Handle exceptions with CoroutineExceptionHandler:
val handler = CoroutineExceptionHandler { _, exception ->
println("Caught exception: $exception")
}
val scope = CoroutineScope(Dispatchers.Default + handler)
scope.launch {
throw RuntimeException("Oops!") // Caught by handler
}2. Exceptions in async
Exceptions in async are deferred until await() is called.
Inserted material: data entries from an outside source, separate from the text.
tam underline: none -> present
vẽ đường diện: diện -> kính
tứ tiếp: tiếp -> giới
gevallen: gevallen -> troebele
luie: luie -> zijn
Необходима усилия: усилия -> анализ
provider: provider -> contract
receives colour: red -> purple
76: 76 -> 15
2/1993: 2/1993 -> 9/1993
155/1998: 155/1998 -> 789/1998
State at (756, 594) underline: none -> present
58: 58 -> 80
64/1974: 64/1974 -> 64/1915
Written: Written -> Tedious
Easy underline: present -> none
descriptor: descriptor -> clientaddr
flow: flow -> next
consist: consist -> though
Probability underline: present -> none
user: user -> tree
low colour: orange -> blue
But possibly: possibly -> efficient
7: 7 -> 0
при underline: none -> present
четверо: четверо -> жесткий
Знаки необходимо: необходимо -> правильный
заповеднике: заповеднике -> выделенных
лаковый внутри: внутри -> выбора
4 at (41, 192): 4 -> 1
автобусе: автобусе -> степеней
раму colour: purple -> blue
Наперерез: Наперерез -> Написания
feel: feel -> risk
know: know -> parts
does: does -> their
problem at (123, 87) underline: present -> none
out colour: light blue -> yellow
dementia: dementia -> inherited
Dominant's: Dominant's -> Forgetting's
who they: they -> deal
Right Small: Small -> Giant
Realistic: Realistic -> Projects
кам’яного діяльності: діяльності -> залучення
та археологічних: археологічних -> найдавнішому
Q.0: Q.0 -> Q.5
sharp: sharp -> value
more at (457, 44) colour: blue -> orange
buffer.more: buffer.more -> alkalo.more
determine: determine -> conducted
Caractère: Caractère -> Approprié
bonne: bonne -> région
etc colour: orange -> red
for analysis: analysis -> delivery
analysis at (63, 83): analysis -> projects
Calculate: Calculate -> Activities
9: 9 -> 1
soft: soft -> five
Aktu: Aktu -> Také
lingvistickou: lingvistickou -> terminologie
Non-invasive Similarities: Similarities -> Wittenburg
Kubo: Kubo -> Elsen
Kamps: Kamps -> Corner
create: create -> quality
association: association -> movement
They must be caught explicitly:
runBlocking {
val deferred = async {
throw RuntimeException("Oops!")
}
try {
deferred.await() // Exception is thrown here
} catch (e: RuntimeException) {
println("Caught: $e")
}
}Advanced Coroutine Patterns
1. Parallel Execution with async
Launch multiple coroutines in parallel and await all results:
runBlocking {
val time = measureTimeMillis {
val data1 = async { fetchData(1) }
val data2 = async { fetchData(2) }
val combined = data1.await() + data2.await() // Total time ~1s (parallel)
}
println("Time taken: $time ms")
}
suspend fun fetchData(id: Int): String {
delay(1000)
return "Data $id"
}2. Supervisor Scope
A supervisorScope allows child coroutines to fail independently—cancelling one child doesn’t cancel others:
supervisorScope {
launch {
delay(1000)
throw RuntimeException("Child 1 failed") // Doesn't affect others
}
launch {
delay(2000)
println("Child 2 done") // Still runs
}
}Real-World Use Cases
1. Android UI Development
Use viewModelScope to launch coroutines that fetch data and update the UI:
class MyViewModel : ViewModel() {
private val _data = MutableLiveData<String>()
val data: LiveData<String> = _data
fun loadData() {
viewModelScope.launch {
try {
val result = repository.fetchData() // Suspend function
_data.value = result // Update LiveData (Main thread)
} catch (e: Exception) {
_data.value = "Error: ${e.message}"
}
}
}
}2. Network Calls with Retrofit
Retrofit supports suspend functions, making API calls seamless:
interface ApiService {
@GET("users")
suspend fun getUsers(): List<User>
}
// In a coroutine:
val users = apiService.getUsers() // Suspend until response3. Database Operations with Room
Room (Android’s ORM) supports suspend functions for database queries:
@Dao
interface UserDao {
@Query("SELECT * FROM users")
suspend fun getUsers(): List<User>
}
// In a coroutine:
val users = userDao.getUsers() // Suspend until query completesConclusion
Kotlin coroutines revolutionize asynchronous programming by combining readability, performance, and safety. They eliminate callback hell, reduce boilerplate, and ensure coroutines are managed properly via structured concurrency.
Whether you’re building Android apps, backend services, or cross-platform tools, coroutines simplify async code and make your applications more responsive. Start small—experiment with launch, async, and scopes—and gradually adopt advanced patterns like parallel execution and exception handling.